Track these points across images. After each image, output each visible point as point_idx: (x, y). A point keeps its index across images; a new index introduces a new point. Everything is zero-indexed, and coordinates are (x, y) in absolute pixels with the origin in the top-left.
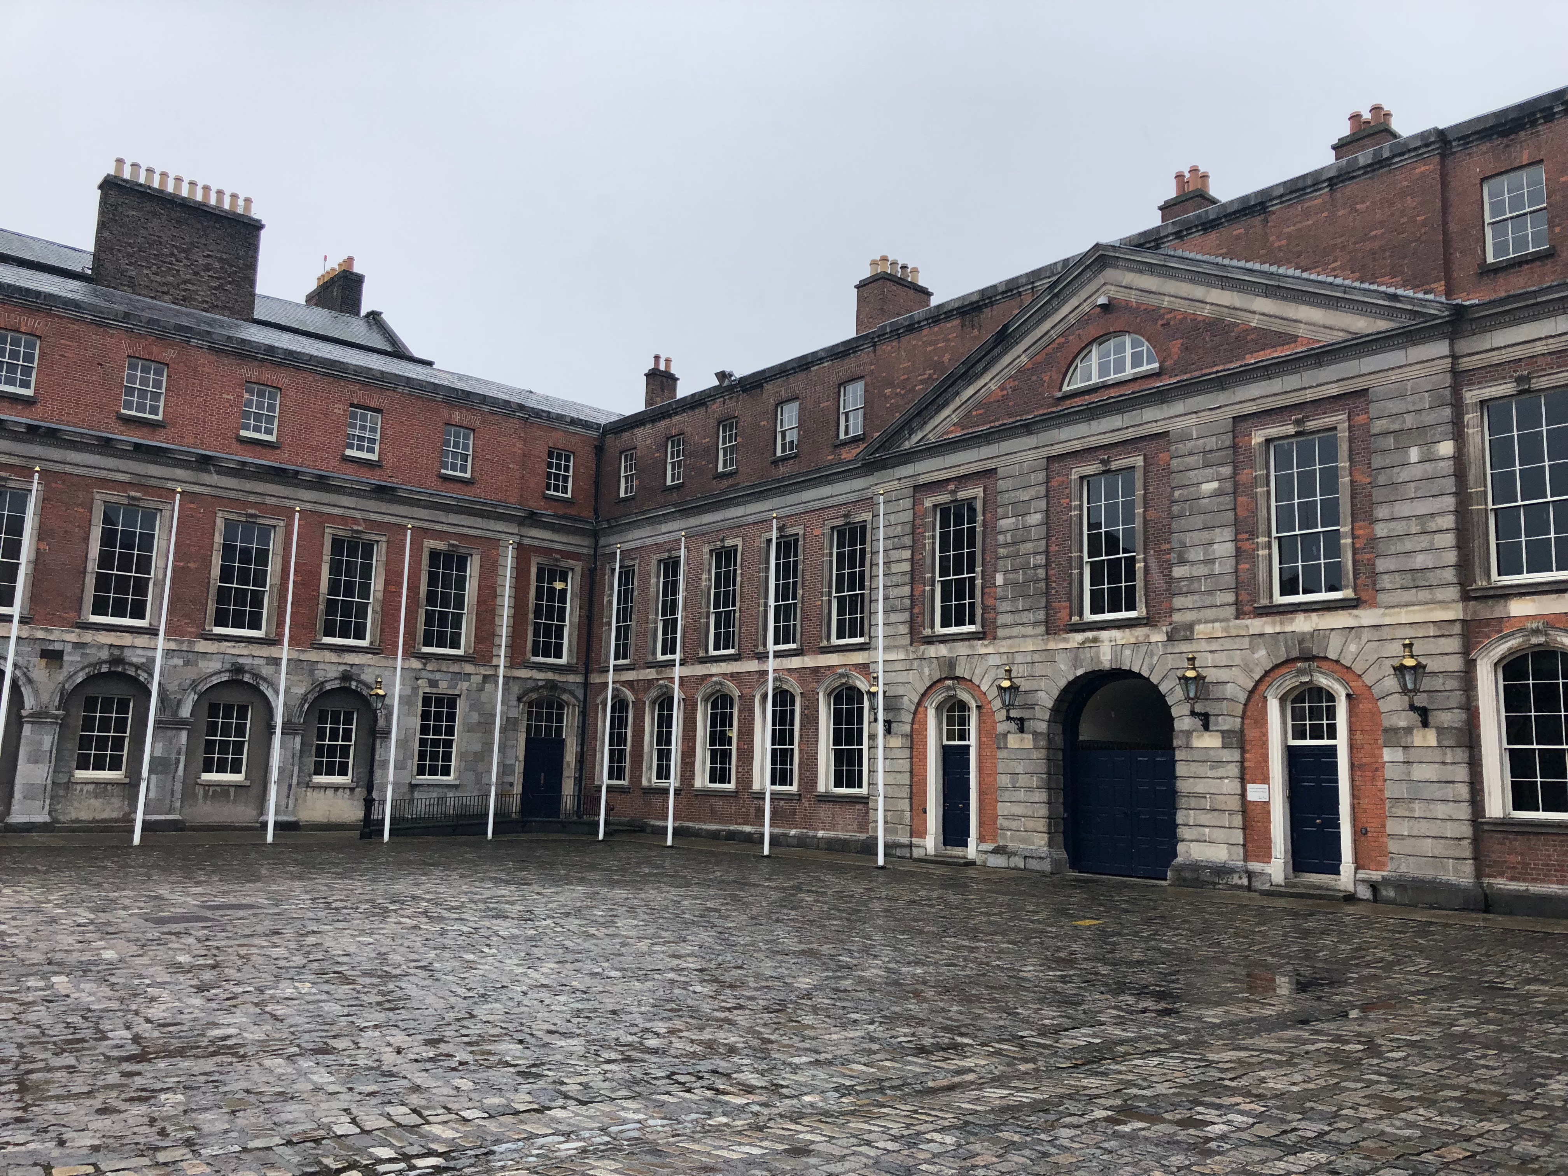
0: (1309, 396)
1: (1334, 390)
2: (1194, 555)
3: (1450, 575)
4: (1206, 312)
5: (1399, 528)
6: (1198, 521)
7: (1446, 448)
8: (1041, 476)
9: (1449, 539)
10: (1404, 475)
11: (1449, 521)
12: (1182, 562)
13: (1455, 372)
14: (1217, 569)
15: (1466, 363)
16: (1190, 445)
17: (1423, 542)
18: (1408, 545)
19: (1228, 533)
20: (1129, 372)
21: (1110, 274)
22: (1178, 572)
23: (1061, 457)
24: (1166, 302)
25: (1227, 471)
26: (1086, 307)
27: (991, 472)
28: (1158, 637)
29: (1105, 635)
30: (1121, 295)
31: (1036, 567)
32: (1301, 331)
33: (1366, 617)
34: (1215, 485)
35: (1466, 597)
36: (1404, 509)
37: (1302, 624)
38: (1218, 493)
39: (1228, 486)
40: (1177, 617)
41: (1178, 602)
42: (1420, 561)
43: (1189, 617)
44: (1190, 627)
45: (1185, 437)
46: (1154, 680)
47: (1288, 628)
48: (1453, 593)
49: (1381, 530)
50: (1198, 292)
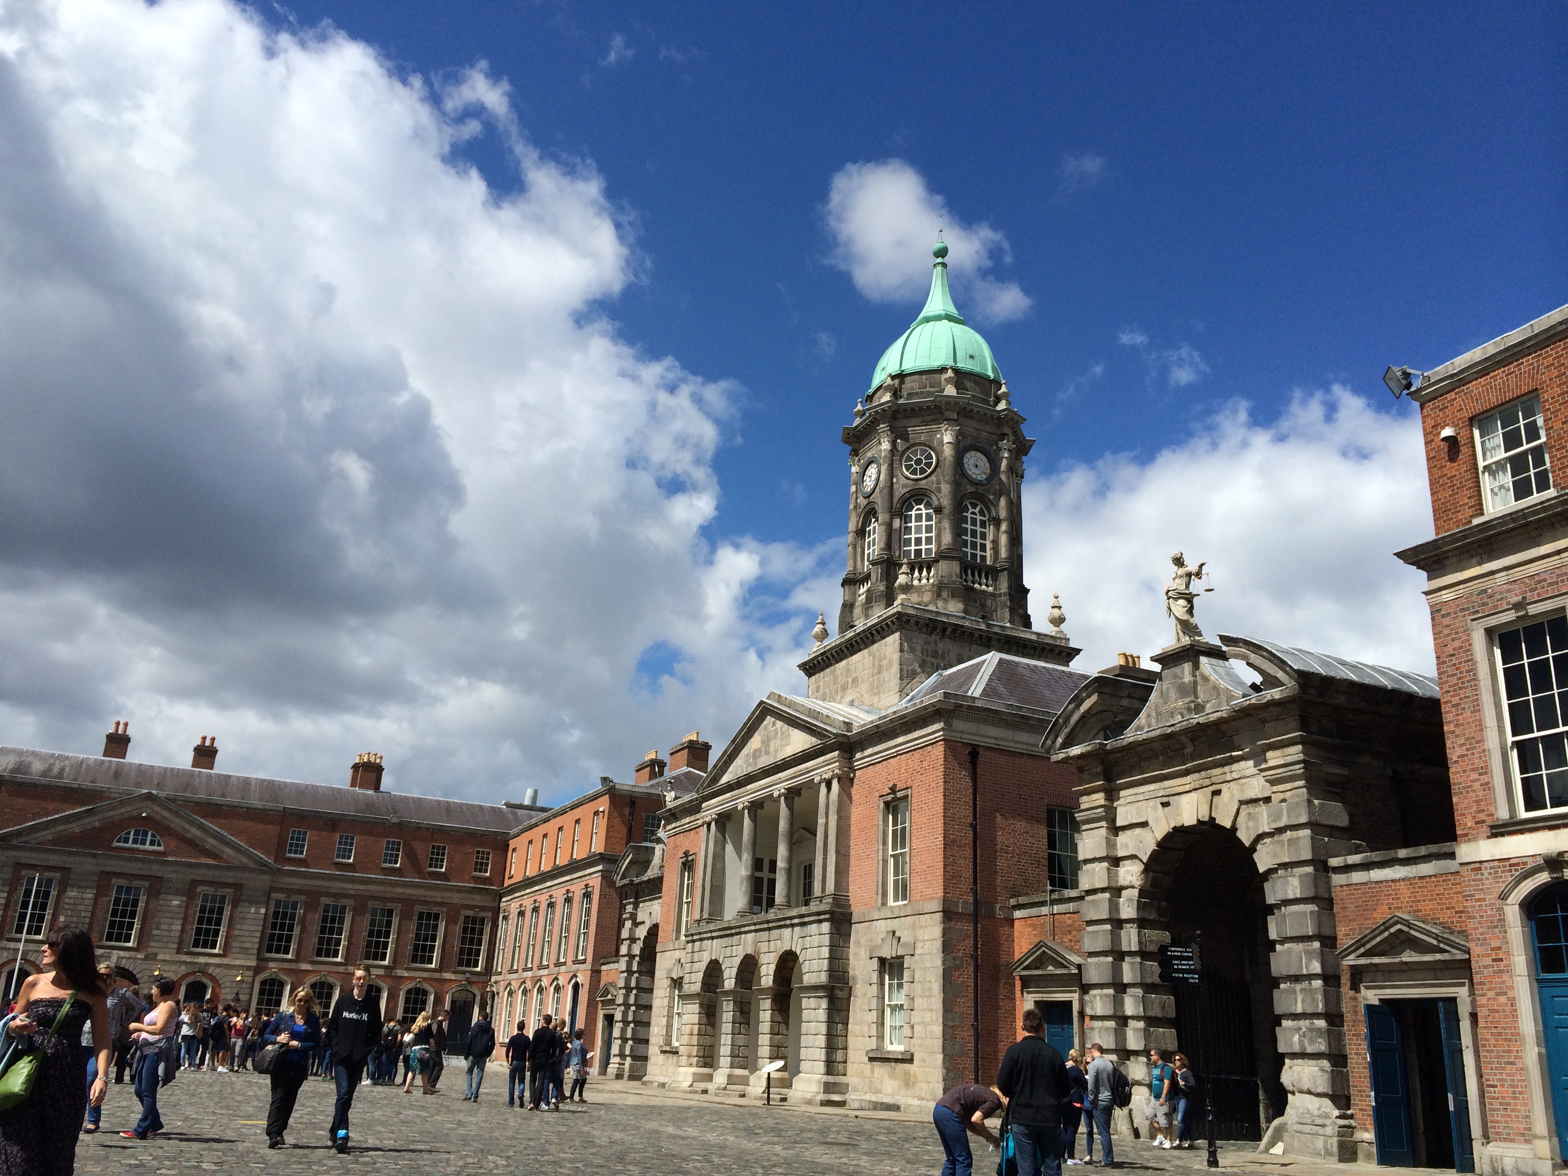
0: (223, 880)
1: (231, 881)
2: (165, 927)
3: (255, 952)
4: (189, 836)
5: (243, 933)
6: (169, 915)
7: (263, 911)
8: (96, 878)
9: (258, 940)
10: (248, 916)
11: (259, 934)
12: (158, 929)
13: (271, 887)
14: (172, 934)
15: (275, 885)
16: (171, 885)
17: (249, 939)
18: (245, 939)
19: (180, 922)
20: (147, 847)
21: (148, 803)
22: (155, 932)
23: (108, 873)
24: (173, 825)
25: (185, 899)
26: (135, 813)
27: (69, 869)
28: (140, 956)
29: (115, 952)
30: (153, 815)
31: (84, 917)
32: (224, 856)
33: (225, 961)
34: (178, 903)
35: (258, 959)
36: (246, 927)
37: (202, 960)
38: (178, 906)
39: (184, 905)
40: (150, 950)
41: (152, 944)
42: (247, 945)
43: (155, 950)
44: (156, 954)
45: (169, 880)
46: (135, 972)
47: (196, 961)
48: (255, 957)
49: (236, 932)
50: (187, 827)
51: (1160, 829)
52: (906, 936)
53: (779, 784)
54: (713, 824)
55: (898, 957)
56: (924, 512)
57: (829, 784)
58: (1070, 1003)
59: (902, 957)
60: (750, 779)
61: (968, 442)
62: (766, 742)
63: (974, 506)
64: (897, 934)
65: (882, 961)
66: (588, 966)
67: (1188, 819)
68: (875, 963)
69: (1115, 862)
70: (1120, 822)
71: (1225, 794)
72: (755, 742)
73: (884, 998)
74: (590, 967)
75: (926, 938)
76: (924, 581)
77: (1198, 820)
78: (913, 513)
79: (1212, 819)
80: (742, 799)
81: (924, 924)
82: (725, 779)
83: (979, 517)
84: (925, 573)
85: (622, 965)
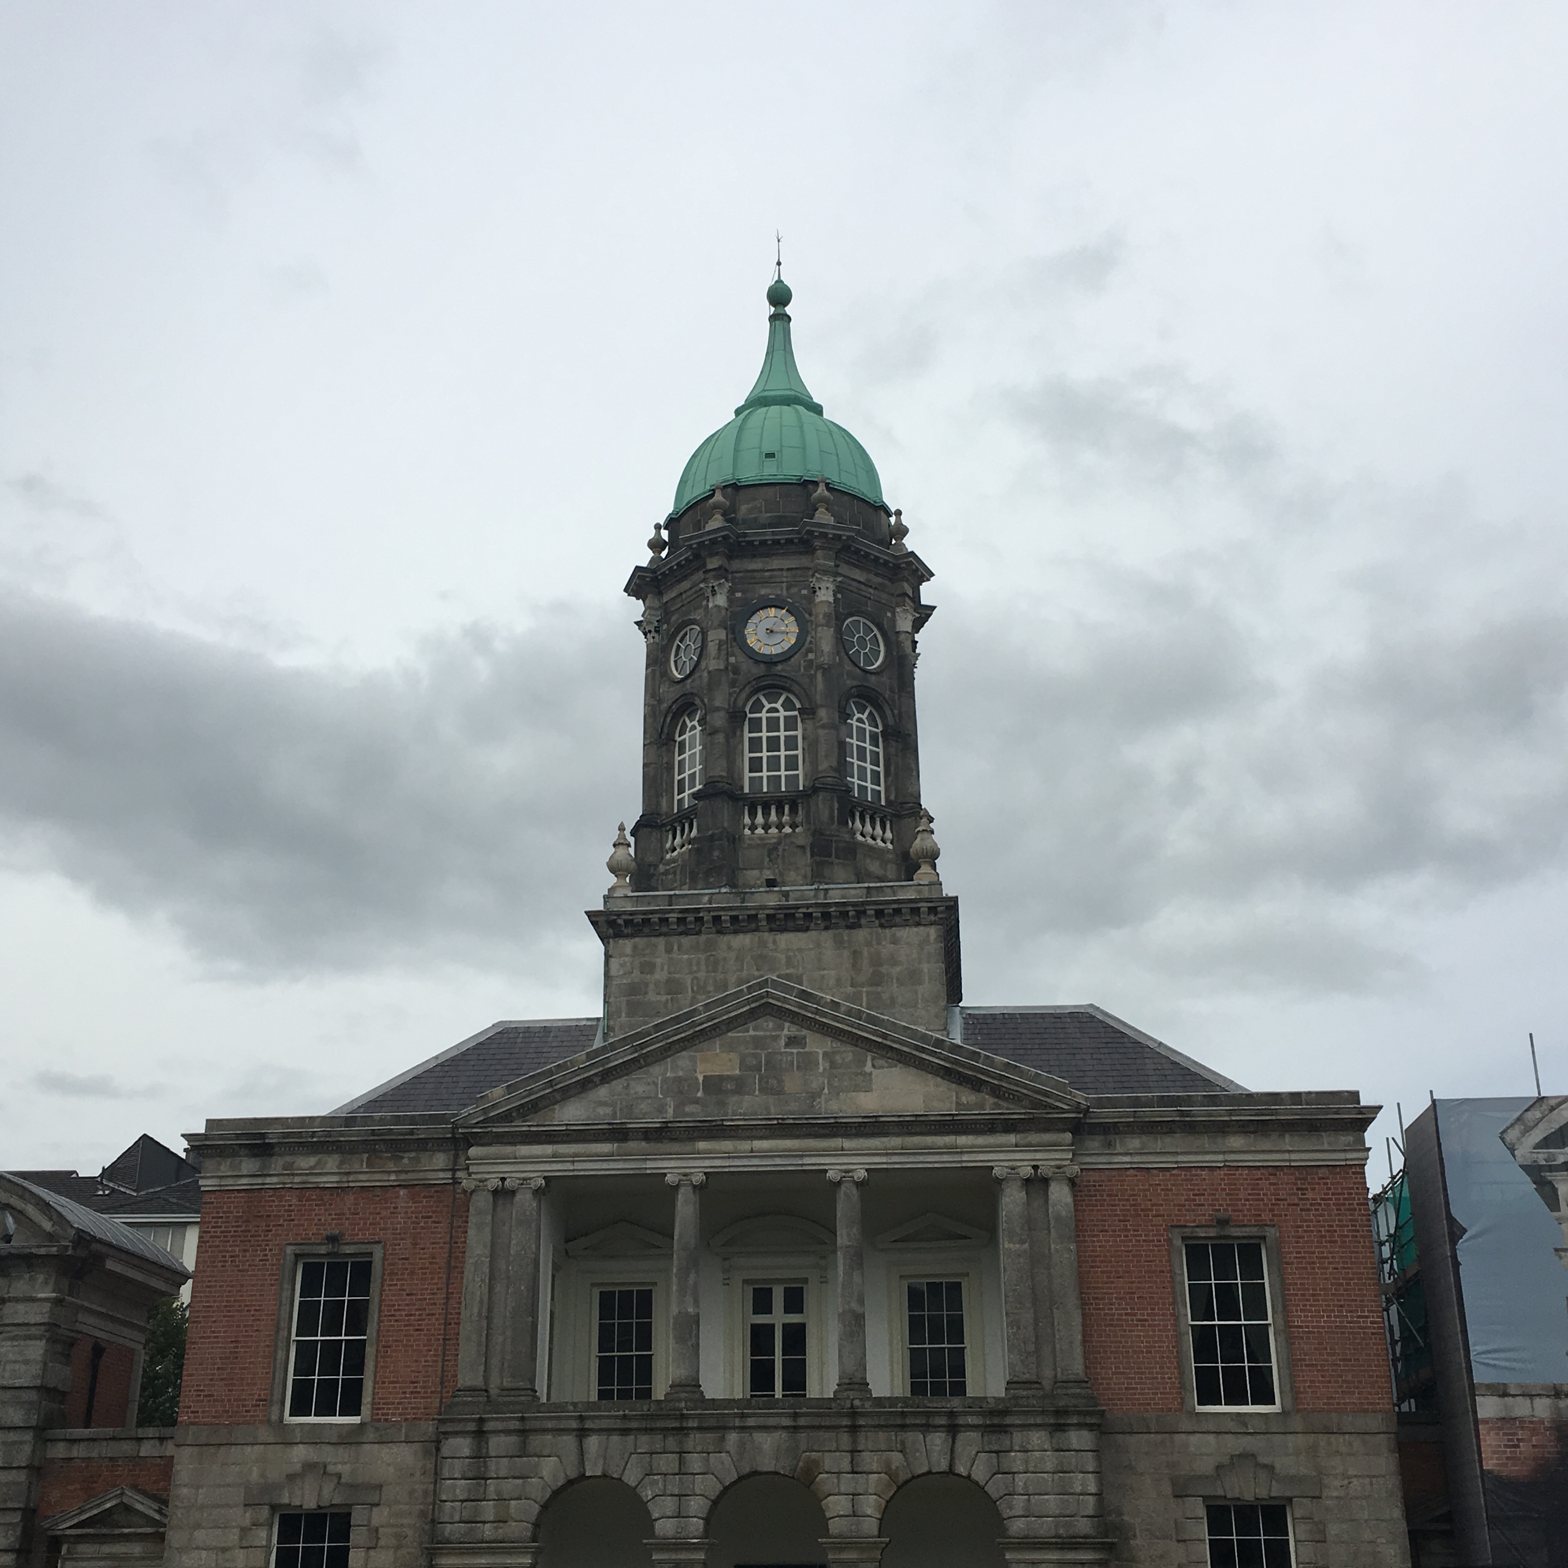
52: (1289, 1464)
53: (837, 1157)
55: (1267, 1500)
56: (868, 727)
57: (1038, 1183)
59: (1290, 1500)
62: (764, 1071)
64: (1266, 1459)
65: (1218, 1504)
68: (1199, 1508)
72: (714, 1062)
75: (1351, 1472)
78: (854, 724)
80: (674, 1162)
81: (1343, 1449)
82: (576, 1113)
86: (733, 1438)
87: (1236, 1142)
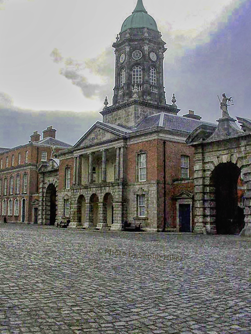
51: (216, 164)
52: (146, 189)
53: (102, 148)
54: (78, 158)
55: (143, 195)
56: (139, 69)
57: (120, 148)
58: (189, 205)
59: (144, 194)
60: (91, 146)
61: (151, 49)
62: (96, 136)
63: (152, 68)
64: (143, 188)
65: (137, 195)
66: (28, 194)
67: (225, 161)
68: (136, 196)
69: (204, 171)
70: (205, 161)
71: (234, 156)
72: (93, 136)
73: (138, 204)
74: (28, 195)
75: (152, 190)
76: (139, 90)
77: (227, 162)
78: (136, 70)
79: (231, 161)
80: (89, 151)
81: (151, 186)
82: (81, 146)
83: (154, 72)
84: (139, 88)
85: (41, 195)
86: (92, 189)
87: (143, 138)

• • •

### Action item:
Transcribe every line of the data exactly. No pictures go in the copy.

### Exercise output:
Track these points across images. After each image, output each visible point as point_idx: (x, y). A point keeps its index across images; a new index introduces a new point. Everything is zero-indexed, and coordinates are (x, y) in absolute pixels with the origin in the top-left.
0: (1309, 396)
1: (1334, 390)
2: (1194, 555)
3: (1450, 575)
4: (1206, 312)
5: (1399, 528)
6: (1198, 521)
7: (1446, 448)
8: (1041, 476)
9: (1449, 539)
10: (1404, 475)
11: (1449, 521)
12: (1182, 562)
13: (1455, 372)
14: (1217, 569)
15: (1466, 363)
16: (1190, 445)
17: (1423, 542)
18: (1408, 545)
19: (1228, 533)
20: (1129, 372)
21: (1110, 274)
22: (1178, 572)
23: (1061, 457)
24: (1166, 302)
25: (1227, 471)
26: (1086, 307)
27: (991, 472)
28: (1158, 637)
29: (1105, 635)
30: (1121, 295)
31: (1036, 567)
32: (1301, 331)
33: (1366, 617)
34: (1215, 485)
35: (1466, 597)
36: (1404, 509)
37: (1302, 624)
38: (1218, 493)
39: (1228, 486)
40: (1177, 617)
41: (1178, 602)
42: (1420, 561)
43: (1189, 617)
44: (1190, 627)
45: (1185, 437)
46: (1154, 680)
47: (1288, 628)
48: (1453, 593)
49: (1381, 530)
50: (1198, 292)
0: (223, 880)
1: (231, 881)
2: (165, 927)
3: (255, 952)
4: (189, 836)
5: (243, 933)
6: (169, 915)
7: (263, 911)
8: (96, 878)
9: (258, 940)
10: (248, 916)
11: (259, 934)
12: (158, 929)
13: (271, 887)
14: (172, 934)
15: (275, 885)
16: (171, 885)
17: (249, 939)
18: (245, 939)
19: (180, 922)
20: (147, 847)
21: (148, 803)
22: (155, 932)
23: (108, 873)
24: (173, 825)
25: (185, 899)
26: (135, 813)
27: (69, 869)
28: (140, 956)
29: (115, 952)
30: (153, 815)
31: (84, 917)
32: (224, 856)
33: (225, 961)
34: (178, 903)
35: (258, 959)
36: (246, 927)
37: (202, 960)
38: (178, 906)
39: (184, 905)
40: (150, 950)
41: (152, 944)
42: (247, 945)
43: (155, 950)
44: (156, 954)
45: (169, 880)
46: (135, 972)
47: (196, 961)
48: (255, 957)
49: (236, 932)
50: (187, 827)
51: (1160, 829)
52: (906, 936)
53: (779, 784)
54: (713, 824)
55: (898, 957)
56: (924, 512)
57: (829, 784)
58: (1070, 1003)
59: (902, 957)
60: (750, 779)
61: (968, 442)
62: (766, 742)
63: (974, 506)
64: (897, 934)
65: (882, 961)
66: (588, 966)
67: (1188, 819)
68: (875, 963)
69: (1115, 862)
70: (1120, 822)
71: (1225, 794)
72: (755, 742)
73: (884, 998)
74: (590, 967)
75: (926, 938)
76: (924, 581)
77: (1198, 820)
78: (913, 513)
79: (1212, 819)
80: (742, 799)
81: (924, 924)
82: (725, 779)
83: (979, 517)
84: (925, 573)
85: (622, 965)
52: (1289, 1464)
53: (837, 1157)
55: (1267, 1500)
56: (868, 727)
57: (1038, 1183)
59: (1290, 1500)
62: (764, 1071)
64: (1266, 1459)
65: (1218, 1504)
68: (1199, 1508)
72: (714, 1062)
75: (1351, 1472)
78: (854, 724)
80: (674, 1162)
81: (1343, 1449)
82: (576, 1113)
86: (733, 1438)
87: (1236, 1142)
51: (216, 164)
52: (146, 189)
53: (102, 148)
54: (78, 158)
55: (143, 195)
56: (139, 69)
57: (120, 148)
58: (189, 205)
59: (144, 194)
60: (91, 146)
61: (151, 49)
62: (96, 136)
63: (152, 68)
64: (143, 188)
65: (137, 195)
66: (28, 194)
67: (225, 161)
68: (136, 196)
69: (204, 171)
70: (205, 161)
71: (234, 156)
72: (93, 136)
73: (138, 204)
74: (28, 195)
75: (152, 190)
76: (139, 90)
77: (227, 162)
78: (136, 70)
79: (231, 161)
80: (89, 151)
81: (151, 186)
82: (81, 146)
83: (154, 72)
84: (139, 88)
85: (41, 195)
86: (92, 189)
87: (143, 138)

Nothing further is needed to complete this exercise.